Когда Шурка была совсем маленькая, а родилась она, точнее, выстрелила из матери, будучи на два месяца младше положенного для этого возраста, то бишь семимесячная, уже тогда она значительно выделялась среди сверстников – хрупкая, изящная, глаза с небесной поволокой, волос пружинит золотом, игриво курносит нос, – в общем, кукла она и есть.
– У вас девочка, – буднично сказала высокая худая акушерка стекающему на пол от волнения Шуркиному папе.
– Девочки, милые, на фронте так страшно не было, как сегодня! – виновато улыбаясь, попытался он оправдаться перед обступившими его медсестрами.
– Ну, это все так говорят! А назовете‐то как, папаша? – подмигнула дружелюбная медсестричка с глубокими ямочками на щеках.
– Я даже не знаю, мы ведь думали, мальчик.
К четырнадцати годам Шурка окончательно озолотилась. Вся кожа ее была равномерно покрыта веснушками, родинками и кое-где даже маленькими родимыми пятнами; глаза отливали ярко-голубым светом, всякий, кто заглядывал в них, оставался там надолго; и волосы – длинные, густые, тяжелые пряди чистейшего золота. Шуркиному папе иногда было даже неловко, такая дочь рядом с ним идет, серьезная, статная, взрослая.
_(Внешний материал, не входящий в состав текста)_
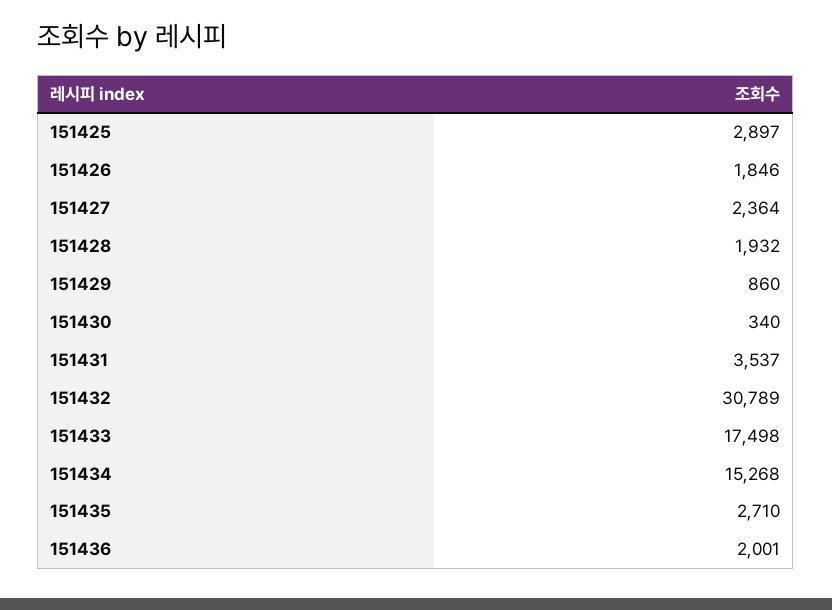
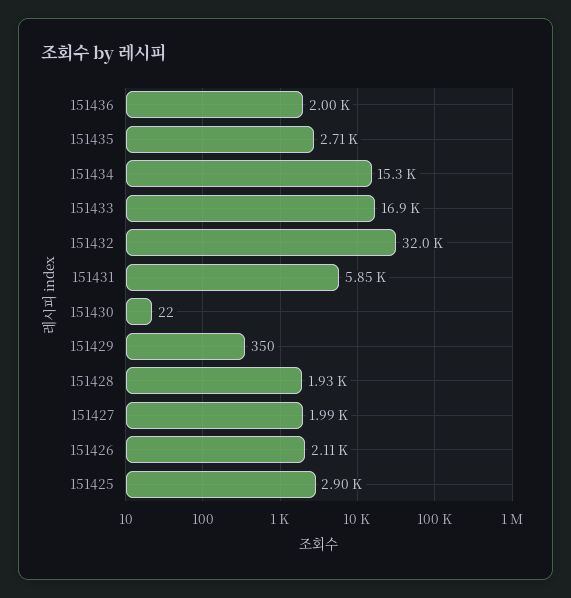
  {
    "151425": 2897,
-   "151426": 1846,
+   "151426": 2110,
-   "151427": 2364,
+   "151427": 1990,
    "151428": 1932,
-   "151429": 860,
+   "151429": 350,
-   "151430": 340,
+   "151430": 22,
-   "151431": 3537,
+   "151431": 5850,
-   "151432": 30789,
+   "151432": 32000,
-   "151433": 17498,
+   "151433": 16900,
    "151434": 15268,
    "151435": 2710,
    "151436": 2001
  }

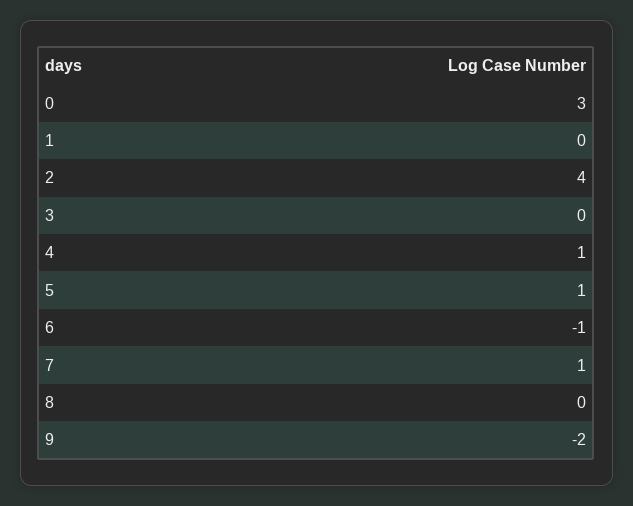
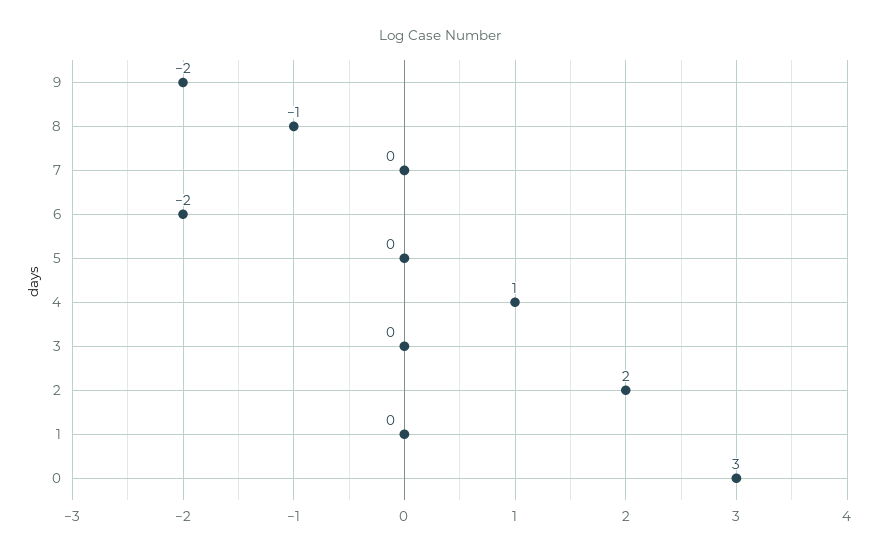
  {
    "0": 3,
    "1": 0,
-   "2": 4,
+   "2": 2,
    "3": 0,
    "4": 1,
-   "5": 1,
+   "5": 0,
-   "6": -1,
+   "6": -2,
-   "7": 1,
+   "7": 0,
-   "8": 0,
+   "8": -1,
    "9": -2
  }

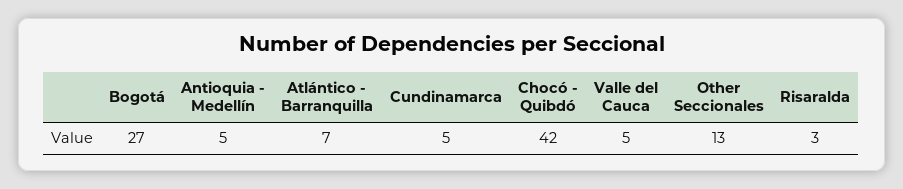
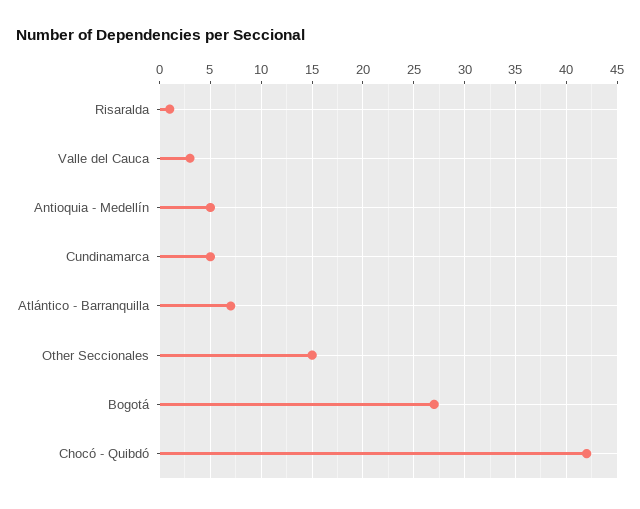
  {
    "Bogotá": 27,
    "Antioquia - Medellín": 5,
    "Atlántico - Barranquilla": 7,
    "Cundinamarca": 5,
    "Chocó - Quibdó": 42,
-   "Valle del Cauca": 5,
+   "Valle del Cauca": 3,
-   "Other Seccionales": 13,
+   "Other Seccionales": 15,
-   "Risaralda": 3
+   "Risaralda": 1
  }

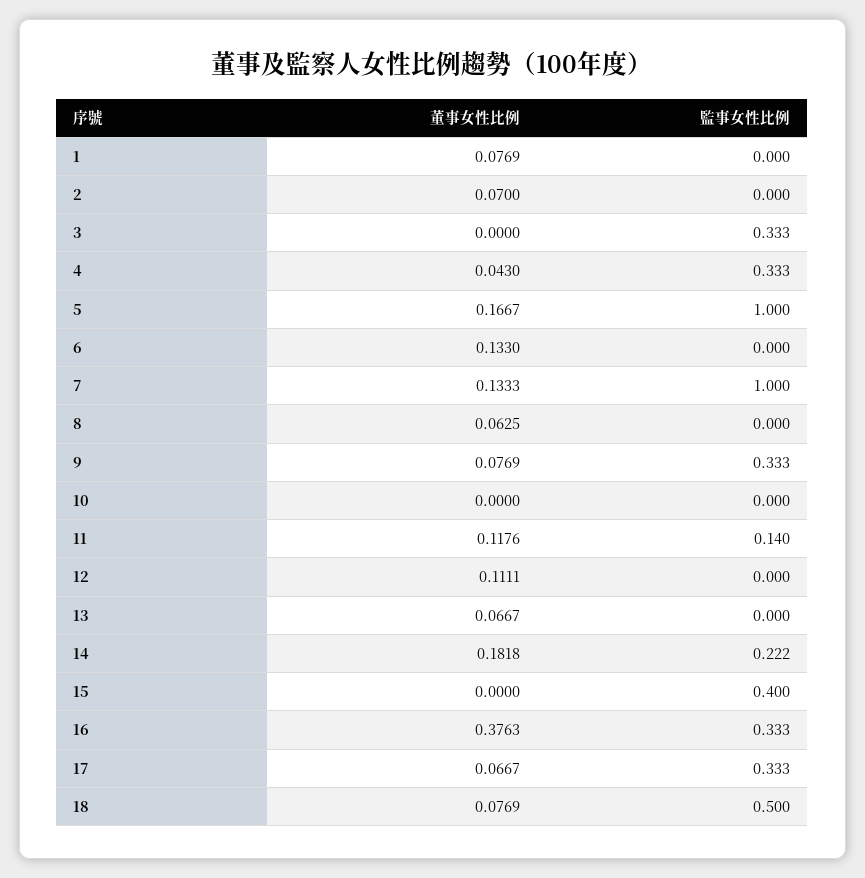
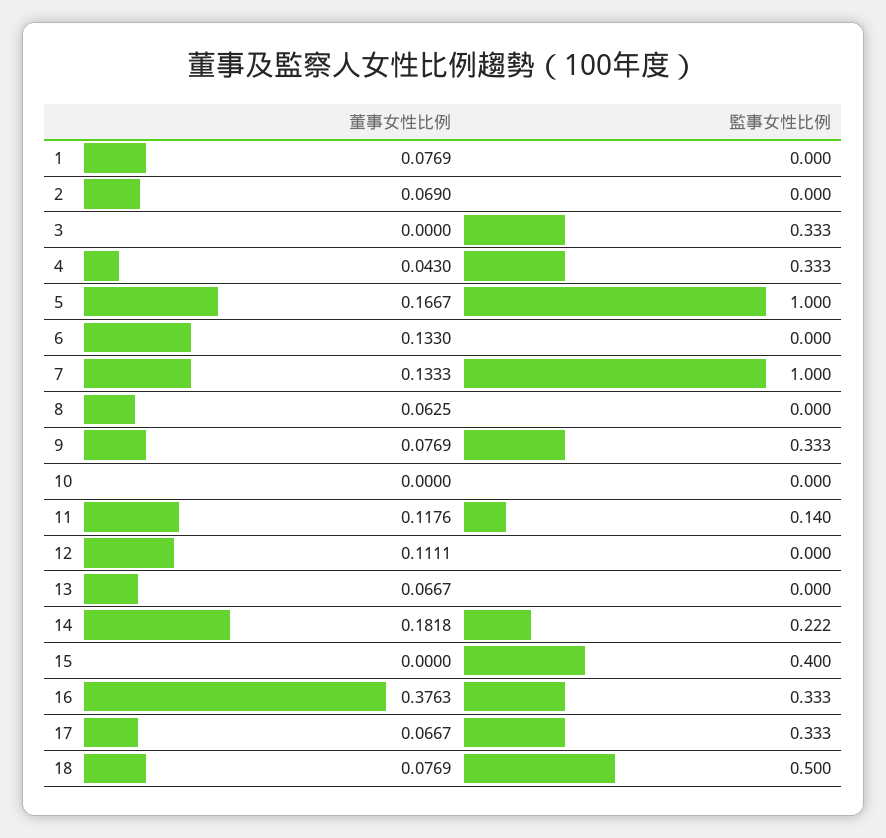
  {
    "董事女性比例": {
      "1": 0.0769,
-     "2": 0.07,
+     "2": 0.069,
      "3": 0,
      "4": 0.043,
      "5": 0.1667,
      "6": 0.133,
      "7": 0.1333,
      "8": 0.0625,
      "9": 0.0769,
      "10": 0,
      "11": 0.1176,
      "12": 0.1111,
      "13": 0.0667,
      "14": 0.1818,
      "15": 0,
      "16": 0.3763,
      "17": 0.0667,
      "18": 0.0769
    },
    "監事女性比例": {
      "1": 0,
      "2": 0,
      "3": 0.333,
      "4": 0.333,
      "5": 1,
      "6": 0,
      "7": 1,
      "8": 0,
      "9": 0.333,
      "10": 0,
      "11": 0.14,
      "12": 0,
      "13": 0,
      "14": 0.222,
      "15": 0.4,
      "16": 0.333,
      "17": 0.333,
      "18": 0.5
    }
  }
Он очень скучал по салочками и играм с мячом, которые продлились в аккурат до Шуркиного первого класса: прозвенел звонок на первый урок, и строгость на ее лице приросла к ней навсегда.
– Шурка, а ну поди сюда, чего покажу!
– Папа, я же просила, Александра. Ну или хотя бы Саша.
– Александра Шурковна, смотри, это тебе. Кукла! Из Югославии! Коллега привез.
– Спасибо, конечно, но а мне‐то она зачем?
Необычная и запоминающаяся внешность досталась ей по наследству от бабушки по папиной линии, женщины чрезвычайно веселого нрава в самое суровое и неподходящее для этого нрава время – период гражданской войны и революции, – что и убило ее довольно быстро, благородно выждав положенные месяцы, чтобы счастливо выносить плод и проводить его в недружественный, кровопролитный и полный противоречий мир.
– Отец! Я приняла решение. Совправо, – прозвучал уверенный, стальной голос Шурки.
– Молодец, дочка! – торжественно, как подобает в такой ситуации, но очень удивленно внутри, откуда в ней все это, с такой‐то внешностью, промолвил Шуркин папа, поправил очки на носу, почесал седую макушку и перевернул страницу книги.
Мягкий, нерешительный, он с годами, казалось, все так же любил свою Шурку, только все тише и скромнее. Жизнь за окном становилась наряднее, громче, а Шурка, поселившаяся после свадьбы в соседний подъезд, – все величественнее и строже. Окружающие никогда не позволяли себе смотреть ей в глаза, поэтому и веснушек больше никто не видел. Медная кожа вместе с бронзовым пучком косы на затылке придавали всему облику ее тяжеловесность и статусность, так, что даже отец заметно тушевался, когда она иногда заглядывала к родителям в гости, чтобы закинуть внуков на выходные.
– Он был хороший человек! – громогласно начала было Шурка, некрепко держа рюмку и проливая крупные капли на кутью и блины.
– Помянем! Помянем! Помянем, – отозвалось со всех концов стола, послышался звон рюмок и бокалов, перебивающий важный Шуркин тост.
– Но я его как будто совсем не помню, – уже себе под нос просопела она, впервые за много лет вытирая слезы.
С этим так неожиданно и так поздно открывшимся ей вопросом об отце Шурка прожила всю жизнь, недоумевая до самой своей бронзовой смерти, какой такой отец у нее был и почему она так, в сущности, мало о нем знала.